The key points memo cites a scientist from Argonne named Michael Wang as the author of the original study. Apparently, Wang sits on the Board of Directors of the Energy Foundation, a non-profit dedicated to finding energy alternatives. I feel a tad more confident that we will eventually get to the bottom of the strange numbers as a particularly outspoken opponent of the Energy Foundation is Mr. Wise Use himself, Ron Arnold. Arnold authored a book called Undue Influence in which he accuses Energy Foundation of accepting money from every oil company except for Exxon/Mobil, implying that the foundation only exists to undermine Exxon.

To paraphrase an old saying, I hope the enemy of our enemy is our friend.

2 Comments:

Professor Anonymous Anonymous said...

The author certainly wants to make a point, but you're misreading what he says.

1.23 MBTU of fossil energy to produce 1 MBTU gasoline means that including the energy of the raw oil 1.23 MBTU were pulled from the ground to generate the 1 MBTU of gas.
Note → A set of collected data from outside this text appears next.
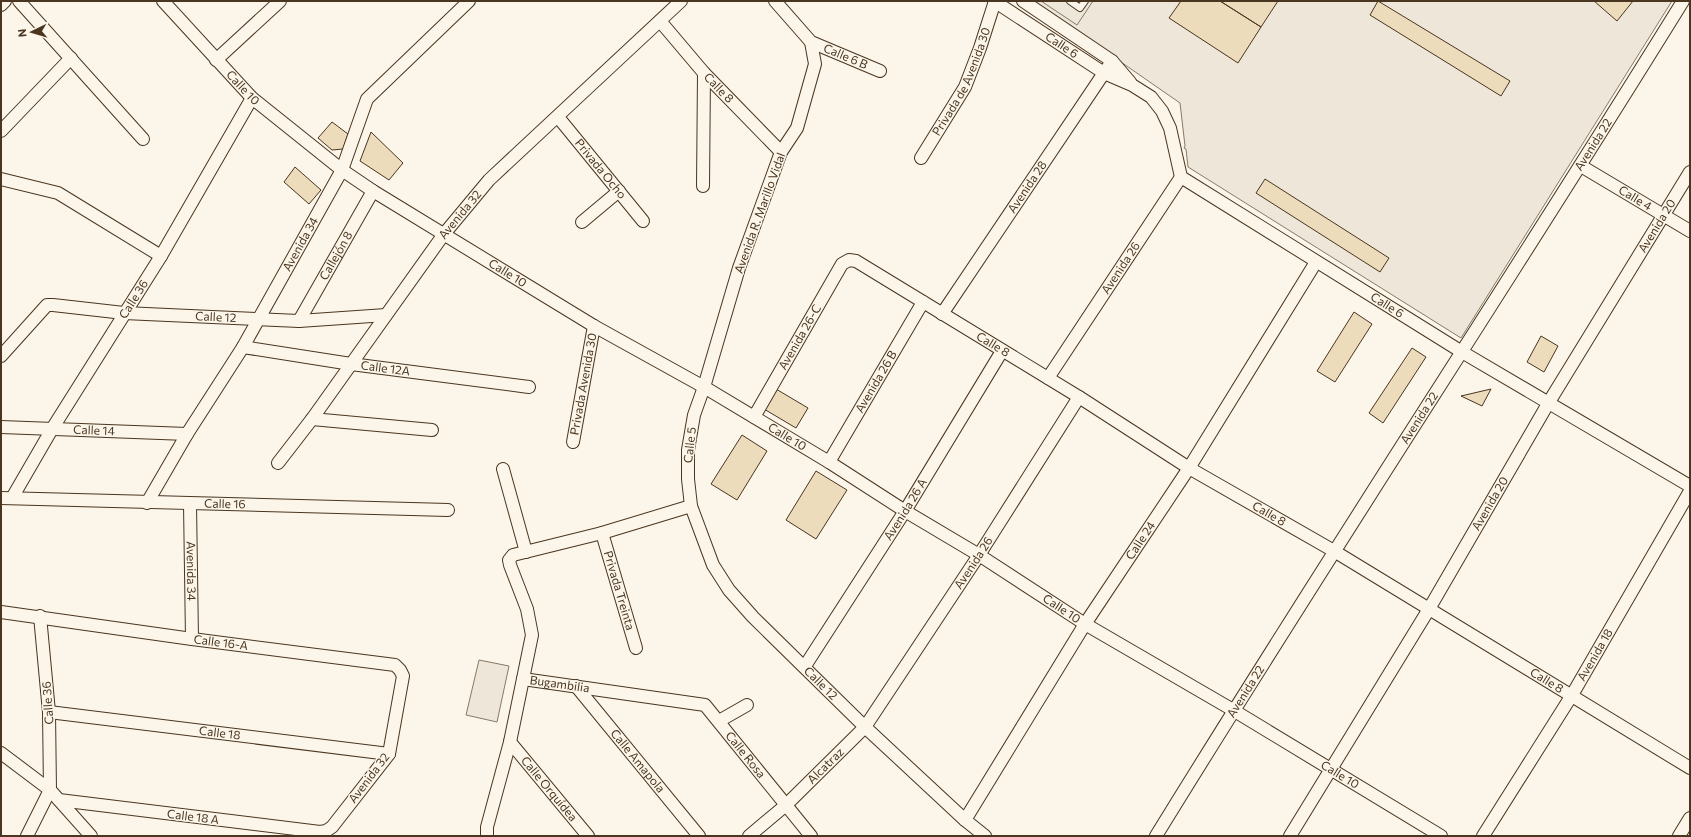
<svg xmlns="http://www.w3.org/2000/svg" width="1691" height="837" viewBox="0 0 1691 837" font-family="Commissioner,sans-serif">
	<style>
		.green { fill: #ede6d9; stroke: #887966 }
		.parking { fill: #ede7d9; stroke: #887966 }
		.building { fill: #ecdcbc; stroke: #4a3520 }
		.lines { fill: none; stroke-linecap: round; stroke-linejoin: round }
		.lane-casing { stroke: #4a3520; stroke-width: 8 }
		.street-casing { stroke: #4a3520; stroke-width: 14 }
		.lane { stroke: #fbf6e9; stroke-width: 6 }
		.street { stroke: #fbf6e9; stroke-width: 12 }
		.labels { text-anchor: middle; stroke-width: 3; stroke-linejoin: round; paint-order: stroke }
		.street-label { font-size: 12px; fill: #4a3520; stroke: #fbf6e9 }
	</style>
	<rect width="100%" height="100%" fill="#fbf6e9"/>
	<path class="green" d="M1033 1H1672L1461 338 1188 167 1186 149 1184 148 1185 146 1180 103Z
		M479 660 509 666 497 722 466 715Z"/>
	<path class="parking" d="M1041 1H1093L1077 25Z"/>
	<path class="building" d="M1181 1H1220L1261 27 1238 63 1169 18Z
		M1220 1H1278L1261 27Z
		M1378 1 1510 81 1501 96 1370 15Z
		M1594 1H1633L1617 21Z
		M332 122 348 134 343 149 332 150 318 138Z
		M371 132 403 163 389 180 360 161Z
		M295 167 321 190 309 204 284 182Z
		M1265 179 1389 258 1380 272 1256 193Z
		M1354 312 1372 324 1335 382 1317 371Z
		M1541 336 1558 346 1544 372 1527 362Z
		M1412 348 1426 357 1383 423 1369 413Z
		M776 389 808 408 796 428 764 409Z
		M1491 389 1482 406 1461 396Z
		M742 435 767 451 737 500 711 484Z
		M816 471 847 490 816 539 786 520Z"/>
	<g class="lines">
		<g class="lane-casing">
			<path id="lane" d="M1070 1 1080 8 1085 1"/>
		</g>
		<g class="street-casing">
			<g id="street">
				<path d="M19 1 143 139"/>
				<path id="s1" d="M163 1 252 98 342 170 373 191 594 326 704 387 829 462 905 511 979 555 1085 624 1233 710 1441 836"/>
				<path id="s2" d="M775 1 811 42 880 71"/>
				<path id="s3" d="M994 1 1104 73 1132 85 1151 97 1162 111 1170 128 1181 177 1462 352 1690 486"/>
				<path d="M1023 1 1112 61 1130 82"/>
				<path d="M1 5 5 1"/>
				<path id="s4" d="M660 21 704 73 781 152"/>
				<path id="s5" d="M811 42 815 64 797 128 781 152 739 268 704 387 694 415 688 450V479L691 506 713 565 729 590 753 617 865 727 965 820 985 836"/>
				<path d="M216 60 280 1"/>
				<path id="s6" d="M558 117 643 221"/>
				<path d="M1 131 71 58"/>
				<path id="s7" d="M921 158 965 87 980 48 995 1"/>
				<path id="s8" d="M1581 166 1690 231"/>
				<path d="M1 179 58 193 161 256"/>
				<path d="M703 186 704 73"/>
				<path d="M582 222 619 191"/>
				<path id="s9" d="M942 314 1112 61"/>
				<path id="s10" d="M299 321 373 191"/>
				<path id="s11" d="M243 347 351 364 529 387"/>
				<path id="s12" d="M1 356 47 305H53L124 313 299 321 386 315"/>
				<path id="s13" d="M1048 378 1181 177"/>
				<path id="s14" d="M754 417 842 264 849 260 856 261 1079 397 1189 468 1334 551 1690 768"/>
				<path d="M312 419 432 430"/>
				<path id="s15" d="M1 427 187 434"/>
				<path id="s16" d="M573 442 594 326"/>
				<path id="s17" d="M829 462 923 302"/>
				<path id="s18" d="M278 463 312 419 444 234 489 180 681 1"/>
				<path d="M503 469 526 552"/>
				<path id="s19" d="M1 498 448 510"/>
				<path id="s20" d="M12 498 52 429 161 256 252 98"/>
				<path id="s21" d="M147 503 187 434 243 347 342 170 367 99 469 1"/>
				<path id="s22" d="M190 504 192 639"/>
				<path id="s23" d="M602 533 636 648"/>
				<path id="s24" d="M1 612 192 639 395 665 400 670 403 676 389 754 332 827 326 831 320 832 59 800"/>
				<path id="s25" d="M805 666 905 511 1002 351"/>
				<path id="s26" d="M523 679 705 705 811 836"/>
				<path id="s27" d="M576 686 699 836"/>
				<path id="s28" d="M49 712 389 754"/>
				<path d="M719 721 747 705"/>
				<path id="s29" d="M510 742 588 836"/>
				<path d="M1 753 50 790 91 836"/>
				<path id="s30" d="M965 820 1085 624 1189 468 1316 262"/>
				<path d="M27 836 50 790 49 712 40 616"/>
				<path d="M487 836V827L510 742 532 635 527 609 510 565 509 560 513 555 602 533 691 506"/>
				<path id="s31" d="M749 836 786 805 865 727 979 555 1079 397"/>
				<path id="s32" d="M1156 836C1328 556 1510 281 1683 1"/>
				<path id="s33" d="M1290 836 1429 609 1549 402 1690 172"/>
				<path id="s34" d="M1483 836 1572 695 1690 491"/>
				<path d="M1679 836 1690 818"/>
			</g>
		</g>
		<use href="#lane" class="lane"/>
		<use href="#street" class="street"/>
	</g>
	<g class="labels">
		<g class="street-label">
			<text dy="4" stroke="none"><textPath href="#s3" startOffset="81">Calle 6</textPath></text>
			<text dy="4" stroke="none"><textPath href="#s2" startOffset="92">Calle 6 B</textPath></text>
			<text dy="4" stroke="none"><textPath href="#s7" startOffset="87">Privada de Avenida 30</textPath></text>
			<text dy="4" stroke="none"><textPath href="#s1" startOffset="118">Calle 10</textPath></text>
			<text dy="4" stroke="none"><textPath href="#s4" startOffset="89">Calle 8</textPath></text>
			<text dy="4" stroke="none"><textPath href="#s32" startOffset="818">Avenida 22</textPath></text>
			<text dy="4" stroke="none"><textPath href="#s6" startOffset="67">Privada Ocho</textPath></text>
			<text dy="4" stroke="none"><textPath href="#s9" startOffset="153">Avenida 28</textPath></text>
			<text dy="4" stroke="none"><textPath href="#s8" startOffset="63">Calle 4</textPath></text>
			<text transform="translate(760 213) rotate(-70)" y="4">Avenida R. Marillo Vidal</text>
			<text dy="4" stroke="none"><textPath href="#s18" startOffset="308">Avenida 32</textPath></text>
			<text dy="4" stroke="none"><textPath href="#s33" startOffset="712">Avenida 20</textPath></text>
			<text dy="4" stroke="none"><textPath href="#s21" startOffset="301">Avenida 34</textPath></text>
			<text dy="4" stroke="none"><textPath href="#s10" startOffset="75">Callejón 8</textPath></text>
			<text dy="4" stroke="none"><textPath href="#s13" startOffset="132">Avenida 26</textPath></text>
			<text dy="4" stroke="none"><textPath href="#s1" startOffset="442">Calle 10</textPath></text>
			<text dy="4" stroke="none"><textPath href="#s20" startOffset="233">Calle 36</textPath></text>
			<text dy="4" stroke="none"><textPath href="#s3" startOffset="514">Calle 6</textPath></text>
			<text dy="4" stroke="none"><textPath href="#s12" startOffset="238">Calle 12</textPath></text>
			<text dy="4" stroke="none"><textPath href="#s14" startOffset="92">Avenida 26-C</textPath></text>
			<text dy="4" stroke="none"><textPath href="#s14" startOffset="352">Calle 8</textPath></text>
			<text dy="4" stroke="none"><textPath href="#s11" startOffset="144">Calle 12A</textPath></text>
			<text dy="4" stroke="none"><textPath href="#s17" startOffset="93">Avenida 26 B</textPath></text>
			<text dy="4" stroke="none"><textPath href="#s16" startOffset="59">Privada Avenida 30</textPath></text>
			<text dy="4" stroke="none"><textPath href="#s32" startOffset="494">Avenida 22</textPath></text>
			<text dy="4" stroke="none"><textPath href="#s15" startOffset="93">Calle 14</textPath></text>
			<text dy="4" stroke="none"><textPath href="#s1" startOffset="766">Calle 10</textPath></text>
			<text transform="translate(690 445) rotate(-84)" y="4">Calle 5</text>
			<text dy="4" stroke="none"><textPath href="#s19" startOffset="224">Calle 16</textPath></text>
			<text dy="4" stroke="none"><textPath href="#s33" startOffset="388">Avenida 20</textPath></text>
			<text dy="4" stroke="none"><textPath href="#s25" startOffset="186">Avenida 26 A</textPath></text>
			<text dy="4" stroke="none"><textPath href="#s14" startOffset="676">Calle 8</textPath></text>
			<text dy="4" stroke="none"><textPath href="#s30" startOffset="330">Calle 24</textPath></text>
			<text dy="4" stroke="none"><textPath href="#s31" startOffset="356">Avenida 26</textPath></text>
			<text dy="4" stroke="none"><textPath href="#s22" startOffset="67">Avenida 34</textPath></text>
			<text dy="4" stroke="none"><textPath href="#s23" startOffset="60">Privada Treinta</textPath></text>
			<text dy="4" stroke="none"><textPath href="#s1" startOffset="1090">Calle 10</textPath></text>
			<text dy="4" stroke="none"><textPath href="#s24" startOffset="222">Calle 16-A</textPath></text>
			<text dy="4" stroke="none"><textPath href="#s34" startOffset="213">Avenida 18</textPath></text>
			<text dy="4" stroke="none"><textPath href="#s14" startOffset="1000">Calle 8</textPath></text>
			<text dy="4" stroke="none"><textPath href="#s5" startOffset="710">Calle 12</textPath></text>
			<text dy="4" stroke="none"><textPath href="#s26" startOffset="37">Bugambilia</textPath></text>
			<text dy="4" stroke="none"><textPath href="#s32" startOffset="170">Avenida 22</textPath></text>
			<text transform="translate(48 703) rotate(-94)" y="4">Calle 36</text>
			<text dy="4" stroke="none"><textPath href="#s28" startOffset="172">Calle 18</textPath></text>
			<text dy="4" stroke="none"><textPath href="#s26" startOffset="248">Calle Rosa</textPath></text>
			<text dy="4" stroke="none"><textPath href="#s27" startOffset="97">Calle Amapola</textPath></text>
			<text dy="4" stroke="none"><textPath href="#s31" startOffset="104">Alcatraz</textPath></text>
			<text dy="4" stroke="none"><textPath href="#s1" startOffset="1414">Calle 10</textPath></text>
			<text transform="translate(369 778) rotate(-53)" y="4">Avenida 32</text>
			<text dy="4" stroke="none"><textPath href="#s29" startOffset="61">Calle Orquídea</textPath></text>
			<text transform="translate(193 817) rotate(7)" y="4">Calle 18 A</text>
		</g>
	</g>
	<rect width="1691" height="837" fill="none" stroke="#4a3520" stroke-width="4"/>
	<g transform="translate(32 32) rotate(265)" stroke="#fbf6e9" stroke-width="3" paint-order="stroke">
	<path d="M0-3L7 15L0 10L-7 15Z" fill="#4a3520"/>
	<text y="-6" font-size="11" font-weight="bold" text-anchor="middle" fill="#4a3520">N</text>
	</g>
</svg>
This means that in addition the energy in the final result, there was an additional 0.23 MBTU used in retrieving it, refining it, transporting it (I assume), waste, etc.

0.74 MBTU of fossil energy to produce 1 MBTU of ethanol means that if this is correct, you can draw less oil from the ground, use it to grow whatever and turn it into ethanol and transport it, and be around 0.5 MBTU ahead of petrogas (so far as the draw on the oil/coal reserviors goes) to get 1 MBTU to the pumps. If, instead of fossil fuels, you use ethanol to generate ethanol, you need to produce around 2.5 MBTU total. (That 0.74 MBTU to get 1MBTU of ethanol requires 0.74*0.74 MBTU to produce. That requires likewise, etc.)

This begs the question: is this calculation correct? Other ones I've read (second-hand!) state that ethanol is a net energy loss, at least from corn (i.e. >1 MBTU fossil fuels to generate 1 MBTU, and probably >1.23 MBTU fossil fuels.) Biodiesel from algae in the desert, on the other hand might be just fine.

3:11 PM  
Professor Blogger @whut said...

"As you can see, the fossil energy input per unit of ethanol is lower -- 0.74 million Btu fossil energy consumed for each 1 million Btu of ethanol delivered, compared to 1.23 million Btu of fossil energy consumed for each million Btu of gasoline delivered."

Apparently I didn't misread what the author wrote, the author totally screwed up in writing what he intended to convey. Both the ethanol and gasoline comparisons have an energy "consumed" comparison. If you are right and the more I think about it you probably are then this author's whole piece was poorly written.